Monday, June 18, 2007

People protest against land acquisition in Asansol

http://www.telegraphindia.com/1070618/asp/frontpage/story_7938245.asp

Clash for land cash and jobs
- Battle breaks out in Asansol over plots acquired 18 years ago
OUR CORRESPONDENT



Burnpur (Asansol) June 17: The rumbles of Nandigram and Singur were felt in Asansol today when hundreds of villagers fought police from behind women and children, trying to stop takeover of plots acquired 18 years ago.

The sticks-and-stones battle at Purushottampur was over 240 acres of non-farm land, earmarked in 1989 for modernising the IISCO Steel Plant (ISP). Unlike Nandigram, the villagers are ready to give up the land but post-Singur, want bigger compensation and a job in the plant for each of the 350 families.

With every land takeover dispute now ready to be politicised, the Congress and Trinamul Congress waded into the row. Their activists blocked roads in Asansol and Burnpur towns and ransacked Asansol (South) police station demanding the police release the 80 men and 46 women they had arrested.

The land-losers had lost their case in Calcutta High Court last week and were expecting today’s police action after turning down the administration’s request to vacate the land at a meeting last night.


The 800 personnel were enough to handle the 700 protesters, but the 50 policewomen were too few for the 300 women and children who formed the human shield. The policemen lent their co-workers a hand by dragging women protesters to waiting buses, while some women took off their saris and lay down to avert arrest.

There were molestation charges later. “We were agitating peacefully but the police attacked us with lathis and tried to molest our women. They abused us and threatened to kill us,” said Chanakya Roy, a protester.

The steel plant hadn’t earlier taken possession of the land because it didn’t have the money to start modernising. But last year, the Prime Minister announced a Rs 10,000-crore package with a 2009 deadline and the project sprang back to life.

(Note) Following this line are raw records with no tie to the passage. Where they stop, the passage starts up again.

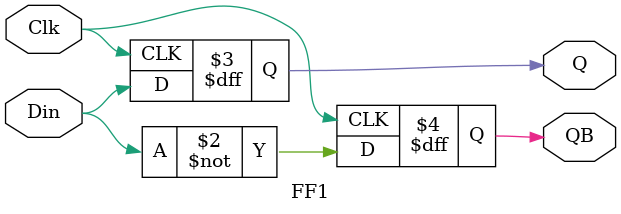
<source format=v>
module smp(out1, out2, in, clk);
output out1, out2;
input in, clk;
//synopsys set_dont_touch FF1
FF1 myFF1(.Din(in), .Clk(clk), .Q(out1), .QB(out2));
endmodule
`celldefine
module FF1(Din, Clk, Q, QB);
input Din, Clk;
output Q, QB;
reg Q, QB;
always @(posedge Clk)
begin
Q = Din;
QB = ~Din;
end
endmodule
`endcelldefine


</source>
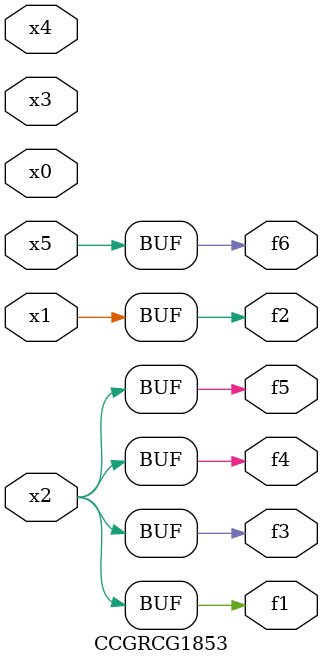
<source format=v>
module CCGRCG1853(
	input x0, x1, x2, x3, x4, x5,
	output f1, f2, f3, f4, f5, f6
);
	assign f1 = x2;
	assign f2 = x1;
	assign f3 = x2;
	assign f4 = x2;
	assign f5 = x2;
	assign f6 = x5;
endmodule

</source>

The state started paying the land-losers last year. The Congress claimed the villagers had been offered only Rs 5.6 lakh an acre although ISP had paid the government over Rs 13 lakh an acre.

Chief Minister Buddhadeb Bhattacharjee refused to comment on the charge but said the problem “would be over soon”.

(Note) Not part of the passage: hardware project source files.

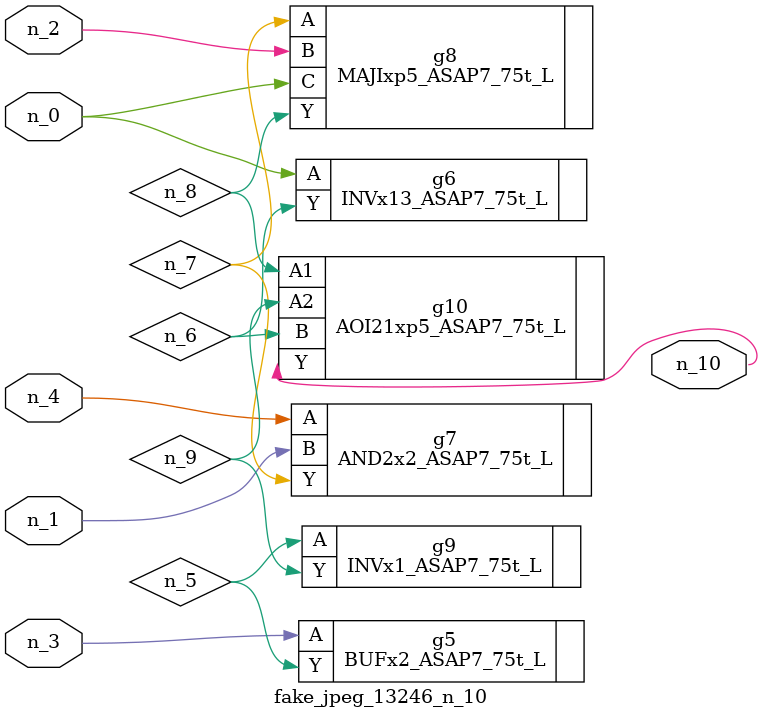
<source format=v>
module fake_jpeg_13246_n_10 (n_3, n_2, n_1, n_0, n_4, n_10);

input n_3;
input n_2;
input n_1;
input n_0;
input n_4;

output n_10;

wire n_8;
wire n_9;
wire n_6;
wire n_5;
wire n_7;

BUFx2_ASAP7_75t_L g5 ( 
.A(n_3),
.Y(n_5)
);

INVx13_ASAP7_75t_L g6 ( 
.A(n_0),
.Y(n_6)
);

AND2x2_ASAP7_75t_L g7 ( 
.A(n_4),
.B(n_1),
.Y(n_7)
);

MAJIxp5_ASAP7_75t_L g8 ( 
.A(n_7),
.B(n_2),
.C(n_0),
.Y(n_8)
);

AOI21xp5_ASAP7_75t_L g10 ( 
.A1(n_8),
.A2(n_9),
.B(n_6),
.Y(n_10)
);

INVx1_ASAP7_75t_L g9 ( 
.A(n_5),
.Y(n_9)
);


endmodule
</source>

ISP has said it paid Rs 40 crore for the 305 acres in the Purushottampur, Nagrasoda and Hirapur mouzas, about 260 km from Calcutta. Nagrasoda and Hirapur, where 65 acres of the site lie, accepted the cheques but Purushottampur, with 240 acres, held out.

The villagers are encouraged by the job offer from the Jindals to land-losers at the site of their planned Salboni steel plant. Real estate company DLF and electronics major Videocon, too, have promised jobs to the displaced.

The Asansol administration has clamped Section 144 to prevent gatherings at the village, but the protesters have vowed to fight on.

They stoned the police, hitting deputy magistrate Soumya Bhattacharya in the chest and injuring five policemen, including the additional superintendent. A lathi-charge left a dozen villagers injured.

“The police kicked me in the abdomen though I told them I was pregnant. I lay bleeding till my husband rescued me,” said Parbati Roy, wife of Dukhomoy, a daily labourer.

In Nandigram, bombs and bullets continued to fly across the Talpatti canal that separates CPM and Opposition areas.